23 February To September 3rd Exhibition Hall of the Department of Prints and Drawings

Gondoliers on the Grand Canal, the Leaning Tower of Pisa, and the antiquities of Rome: Numerous photographs by Giorgio Sommer, the Alinari brothers, Carlo Naya, and Robert Macpherson, among others, shaped the image of Italy as a place of longing. From 23 February to 3 September 2023, the Städel Museum is presenting a selection of early photographs of Italy. The exhibition unites altogether ninety major photos of the years 1850 to 1880 from the museum’s own collection, taking visitors on a photographic tour along the best-known routes with stops in Milan, Venice, Florence, Rome, and Naples.

People have been dreaming their way to Italy for generations: the Mediterranean climate, multifaceted natural environment, and wealth of culture and art treasures have long since made the country a favourite travel destination. When the development of the railway system led to a boom in tourism in the second half of the nineteenth century, photography studios opened in the vicinity of the most popular sights. Even before the invention of the picture postcard, the photographic views on sale there were a prized souvenir for travellers, and also sold internationally by mail order. Johann David Passavant, then director of the Städel, began purchasing photos for the museum’s collection as far back as the 1850s. From these prints, both the art-interested public and students of the affiliated art academy were able to get an idea of southern Europe and its artistic and natural treasures. This brought distant countries closer while, simultaneously, the motifs in circulation determined what was considered worth seeing. To this day, the sceneries captured in photographs at that time continue to have an impact..

Philipp Demandt, director of the Städel Museum, on the exhibition: “‘Images of Italy’ invites visitors along on a photographic journey: from Milan, Venice, and Florence to Rome and Naples. At the same time, the show offers insights into the history of the Städel Museum’s photography collection. Johann David Passavant, the museum’s director at the time, recognized the possibility of providing unlimited access to artworks and cultural treasures with the help of the photography medium early on—thus upholding our founder Johann Friedrich Städel’s guiding principle in splendid manner.”
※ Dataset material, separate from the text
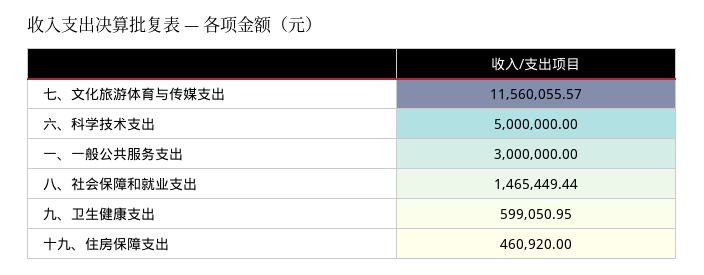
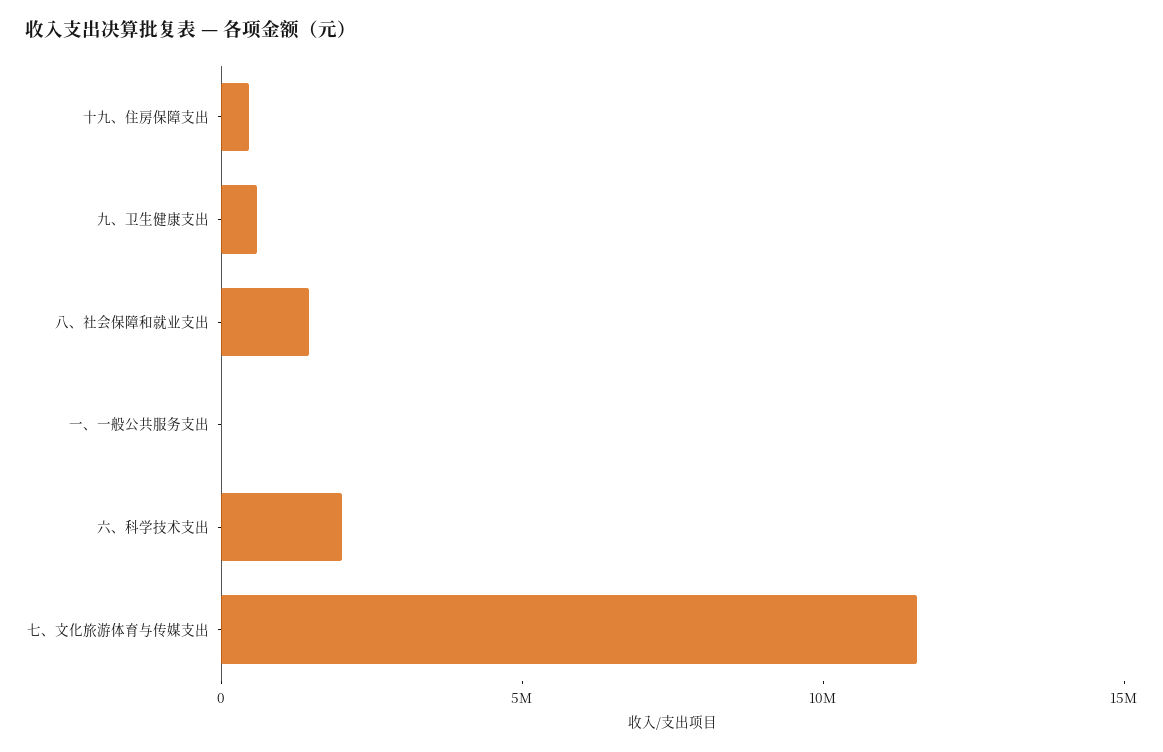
六、科学技术支出: 5000000 -> 2000000
一、一般公共服务支出: 3000000 -> 0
“The exhibition retraces the unique history of the development of photography in nineteenth-century Italy. The first section looks at how the medium entered the Städel Museum in the form of collection items and took on ever greater importance in connection with the emerging tourist industry. From there the show proceeds to images of Italy’s most important destinations, thus presenting a comprehensive—and singularly striking—stocktaking of its cultural landscape in the period in question. The sights of those days still attract the photographic eye today. The views are often the same ones we travel to now,” comments exhibition curator Kristina Lemke.